Give the lines beginning with the one that contains "Rakningtips för kvinnor" and continuing through the one that contains "FÖLJ OSS VIDARE" (both included) as a JSON list of strings, one string per line, with blank lines omitted.

%%

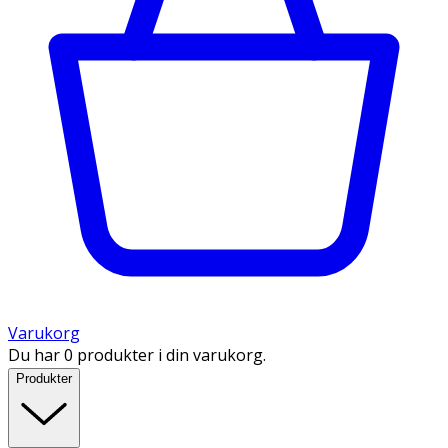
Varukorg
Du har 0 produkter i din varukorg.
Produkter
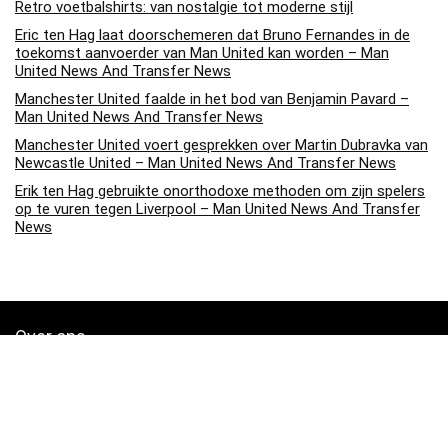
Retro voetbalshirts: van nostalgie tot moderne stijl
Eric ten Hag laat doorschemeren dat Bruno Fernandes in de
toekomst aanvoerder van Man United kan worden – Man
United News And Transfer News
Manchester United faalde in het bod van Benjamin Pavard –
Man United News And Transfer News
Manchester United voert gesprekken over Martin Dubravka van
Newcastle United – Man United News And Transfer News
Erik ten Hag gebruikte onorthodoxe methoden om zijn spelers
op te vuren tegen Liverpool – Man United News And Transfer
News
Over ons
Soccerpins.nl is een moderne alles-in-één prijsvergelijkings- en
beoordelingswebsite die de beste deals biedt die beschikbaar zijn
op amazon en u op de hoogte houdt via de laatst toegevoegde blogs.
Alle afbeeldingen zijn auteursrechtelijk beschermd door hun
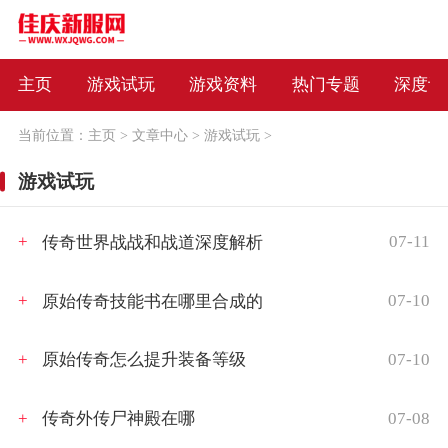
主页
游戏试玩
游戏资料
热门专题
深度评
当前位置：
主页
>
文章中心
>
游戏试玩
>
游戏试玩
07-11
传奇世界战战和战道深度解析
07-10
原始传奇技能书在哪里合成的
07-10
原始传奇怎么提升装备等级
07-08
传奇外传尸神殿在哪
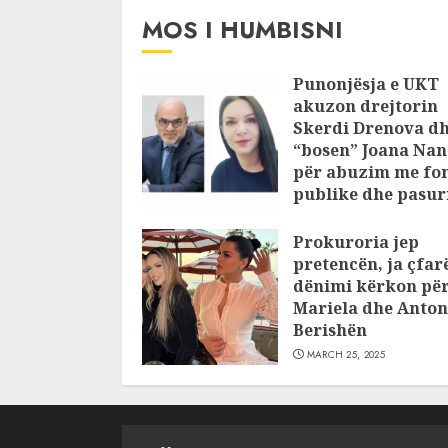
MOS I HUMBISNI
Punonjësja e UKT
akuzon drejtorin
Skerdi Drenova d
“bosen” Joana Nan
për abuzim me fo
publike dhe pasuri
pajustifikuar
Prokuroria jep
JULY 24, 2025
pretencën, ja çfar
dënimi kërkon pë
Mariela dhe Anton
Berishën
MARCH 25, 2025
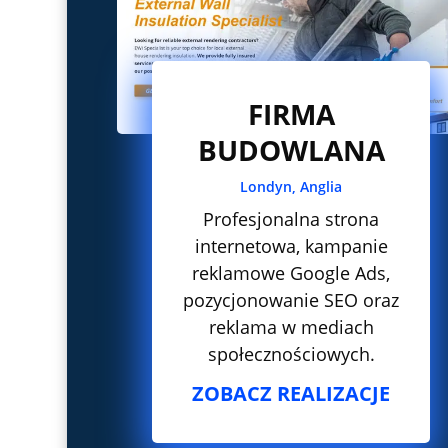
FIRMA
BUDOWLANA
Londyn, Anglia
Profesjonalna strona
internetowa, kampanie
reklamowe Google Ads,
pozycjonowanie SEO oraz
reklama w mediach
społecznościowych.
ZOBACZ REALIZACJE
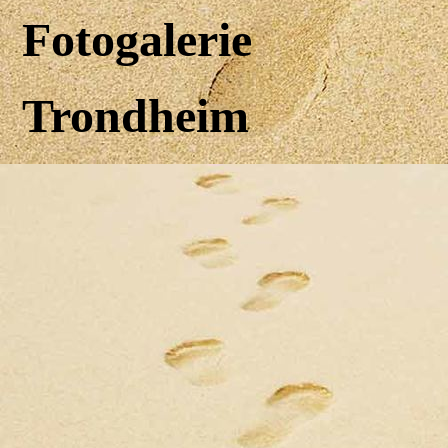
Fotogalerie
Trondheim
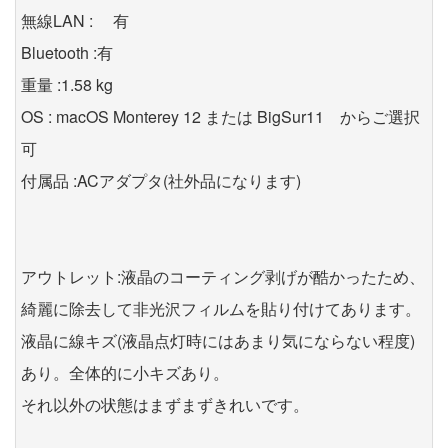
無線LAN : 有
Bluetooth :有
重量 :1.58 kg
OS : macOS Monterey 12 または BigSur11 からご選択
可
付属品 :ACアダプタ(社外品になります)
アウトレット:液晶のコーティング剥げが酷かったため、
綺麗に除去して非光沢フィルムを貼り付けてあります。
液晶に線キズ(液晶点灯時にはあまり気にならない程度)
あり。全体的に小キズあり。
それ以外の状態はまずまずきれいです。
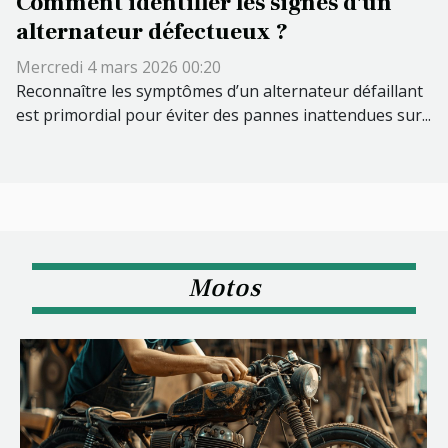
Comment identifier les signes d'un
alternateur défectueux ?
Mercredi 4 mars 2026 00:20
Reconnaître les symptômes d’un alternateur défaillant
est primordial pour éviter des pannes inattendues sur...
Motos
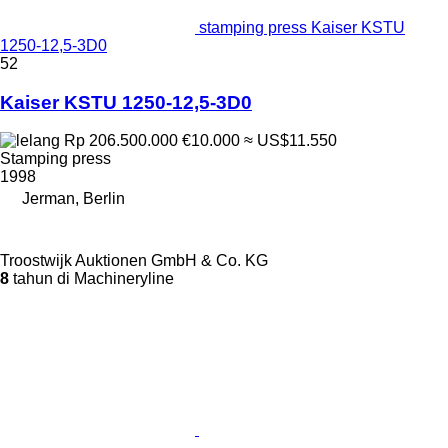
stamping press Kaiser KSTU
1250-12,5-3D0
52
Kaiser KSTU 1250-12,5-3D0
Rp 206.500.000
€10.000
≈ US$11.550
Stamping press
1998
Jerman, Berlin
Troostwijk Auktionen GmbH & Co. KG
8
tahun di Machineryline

%%
%%

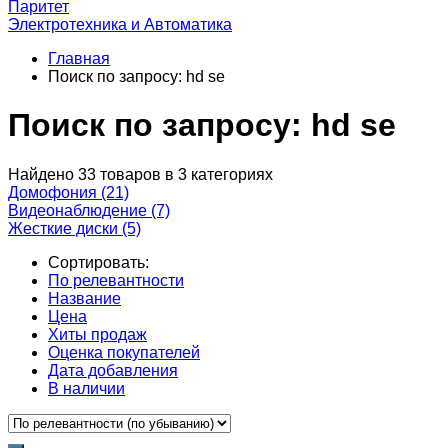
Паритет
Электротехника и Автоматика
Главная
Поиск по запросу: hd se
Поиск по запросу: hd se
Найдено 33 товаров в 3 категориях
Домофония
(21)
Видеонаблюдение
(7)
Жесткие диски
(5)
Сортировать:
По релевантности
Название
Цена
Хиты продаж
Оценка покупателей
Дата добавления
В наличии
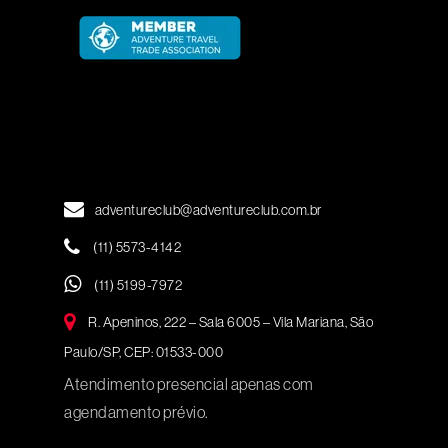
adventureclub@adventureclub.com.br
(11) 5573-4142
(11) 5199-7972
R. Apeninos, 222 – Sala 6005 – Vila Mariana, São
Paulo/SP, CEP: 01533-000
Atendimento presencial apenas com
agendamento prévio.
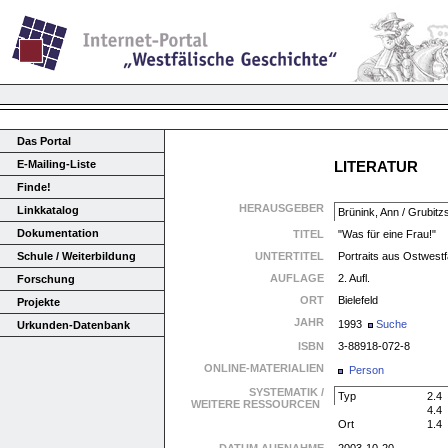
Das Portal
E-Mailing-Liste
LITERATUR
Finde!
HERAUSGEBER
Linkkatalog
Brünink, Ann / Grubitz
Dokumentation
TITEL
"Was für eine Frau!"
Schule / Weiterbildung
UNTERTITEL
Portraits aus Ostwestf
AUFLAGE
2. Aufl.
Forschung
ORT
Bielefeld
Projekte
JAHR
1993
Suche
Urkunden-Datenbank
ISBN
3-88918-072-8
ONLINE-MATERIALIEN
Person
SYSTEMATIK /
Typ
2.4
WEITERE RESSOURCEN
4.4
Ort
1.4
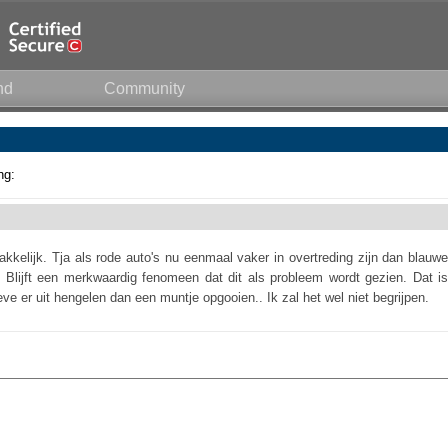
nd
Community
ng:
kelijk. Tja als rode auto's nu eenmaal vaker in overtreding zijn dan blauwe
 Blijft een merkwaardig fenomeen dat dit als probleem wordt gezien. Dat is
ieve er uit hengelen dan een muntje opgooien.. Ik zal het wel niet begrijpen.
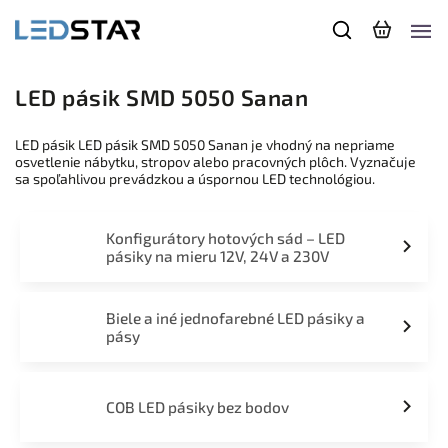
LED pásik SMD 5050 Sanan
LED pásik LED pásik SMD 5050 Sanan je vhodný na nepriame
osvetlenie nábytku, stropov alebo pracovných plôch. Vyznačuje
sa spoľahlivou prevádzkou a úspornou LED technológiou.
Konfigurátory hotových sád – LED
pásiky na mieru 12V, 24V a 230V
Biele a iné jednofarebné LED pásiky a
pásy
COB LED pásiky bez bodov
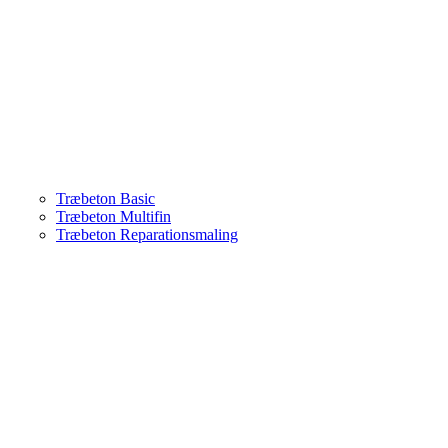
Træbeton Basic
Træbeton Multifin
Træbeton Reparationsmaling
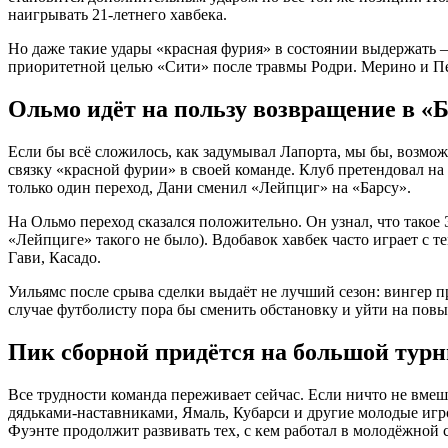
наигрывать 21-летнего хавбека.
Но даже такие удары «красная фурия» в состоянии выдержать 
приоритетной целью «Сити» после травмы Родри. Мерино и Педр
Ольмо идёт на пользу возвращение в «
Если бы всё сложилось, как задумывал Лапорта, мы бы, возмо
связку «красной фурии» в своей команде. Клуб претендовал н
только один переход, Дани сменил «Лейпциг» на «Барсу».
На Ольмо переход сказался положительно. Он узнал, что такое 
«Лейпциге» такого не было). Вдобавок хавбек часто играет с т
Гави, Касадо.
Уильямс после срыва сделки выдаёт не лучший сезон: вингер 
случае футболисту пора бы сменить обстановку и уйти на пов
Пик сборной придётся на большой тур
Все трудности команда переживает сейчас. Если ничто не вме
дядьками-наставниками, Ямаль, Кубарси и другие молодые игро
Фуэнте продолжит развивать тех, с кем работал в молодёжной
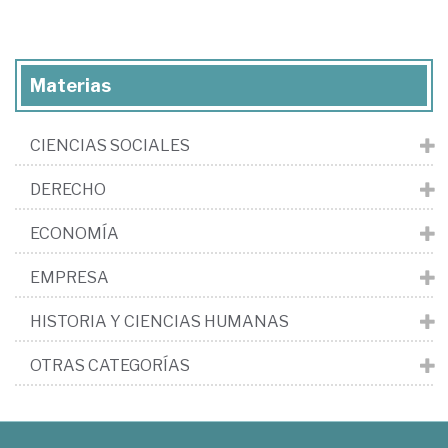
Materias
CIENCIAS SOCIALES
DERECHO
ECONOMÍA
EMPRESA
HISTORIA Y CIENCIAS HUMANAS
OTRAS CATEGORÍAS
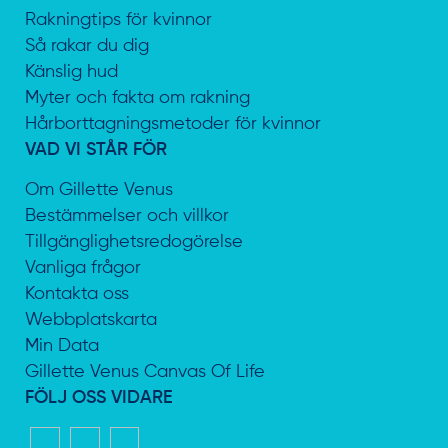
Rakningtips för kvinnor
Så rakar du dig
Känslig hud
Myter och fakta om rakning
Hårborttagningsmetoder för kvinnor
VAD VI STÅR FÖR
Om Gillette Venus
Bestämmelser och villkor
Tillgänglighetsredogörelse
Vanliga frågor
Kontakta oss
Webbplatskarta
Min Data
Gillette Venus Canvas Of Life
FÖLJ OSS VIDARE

%%
%%

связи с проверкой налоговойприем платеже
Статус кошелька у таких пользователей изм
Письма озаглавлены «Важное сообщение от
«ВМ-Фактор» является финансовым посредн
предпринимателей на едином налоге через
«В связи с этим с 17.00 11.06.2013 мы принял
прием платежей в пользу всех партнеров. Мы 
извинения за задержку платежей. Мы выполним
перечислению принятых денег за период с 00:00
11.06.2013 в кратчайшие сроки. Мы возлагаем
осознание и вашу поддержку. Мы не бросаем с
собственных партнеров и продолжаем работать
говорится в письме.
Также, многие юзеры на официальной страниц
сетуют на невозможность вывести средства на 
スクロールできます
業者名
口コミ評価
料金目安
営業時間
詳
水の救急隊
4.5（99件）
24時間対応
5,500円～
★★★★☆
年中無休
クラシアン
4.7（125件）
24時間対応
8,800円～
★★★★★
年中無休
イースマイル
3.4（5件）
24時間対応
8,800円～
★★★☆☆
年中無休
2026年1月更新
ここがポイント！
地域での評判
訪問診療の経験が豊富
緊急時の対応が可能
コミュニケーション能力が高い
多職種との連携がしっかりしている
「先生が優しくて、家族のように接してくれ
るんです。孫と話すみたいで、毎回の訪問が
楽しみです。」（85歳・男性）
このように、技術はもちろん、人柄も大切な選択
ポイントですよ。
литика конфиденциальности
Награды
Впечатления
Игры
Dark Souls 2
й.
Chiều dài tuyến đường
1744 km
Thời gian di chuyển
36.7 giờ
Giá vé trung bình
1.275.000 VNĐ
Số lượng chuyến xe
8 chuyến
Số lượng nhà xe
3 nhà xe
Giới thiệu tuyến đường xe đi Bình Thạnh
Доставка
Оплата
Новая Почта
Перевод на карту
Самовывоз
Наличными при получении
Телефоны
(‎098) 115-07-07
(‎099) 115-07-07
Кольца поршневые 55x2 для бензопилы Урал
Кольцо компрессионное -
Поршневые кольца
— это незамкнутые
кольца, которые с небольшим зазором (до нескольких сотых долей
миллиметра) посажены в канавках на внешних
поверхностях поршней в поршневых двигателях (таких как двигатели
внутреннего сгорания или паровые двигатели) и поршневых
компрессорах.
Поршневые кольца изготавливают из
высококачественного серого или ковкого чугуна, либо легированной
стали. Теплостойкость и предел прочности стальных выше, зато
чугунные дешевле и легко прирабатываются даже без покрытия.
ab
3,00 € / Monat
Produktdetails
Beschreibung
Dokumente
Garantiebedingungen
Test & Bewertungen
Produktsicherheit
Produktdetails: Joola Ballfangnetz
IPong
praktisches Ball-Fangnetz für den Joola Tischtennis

%%

» ANSWER SPACE:
[
  "Rakningtips för kvinnor",
  "Så rakar du dig",
  "Känslig hud",
  "Myter och fakta om rakning",
  "Hårborttagningsmetoder för kvinnor",
  "VAD VI STÅR FÖR",
  "Om Gillette Venus",
  "Bestämmelser och villkor",
  "Tillgänglighetsredogörelse",
  "Vanliga frågor",
  "Kontakta oss",
  "Webbplatskarta",
  "Min Data",
  "Gillette Venus Canvas Of Life",
  "FÖLJ OSS VIDARE"
]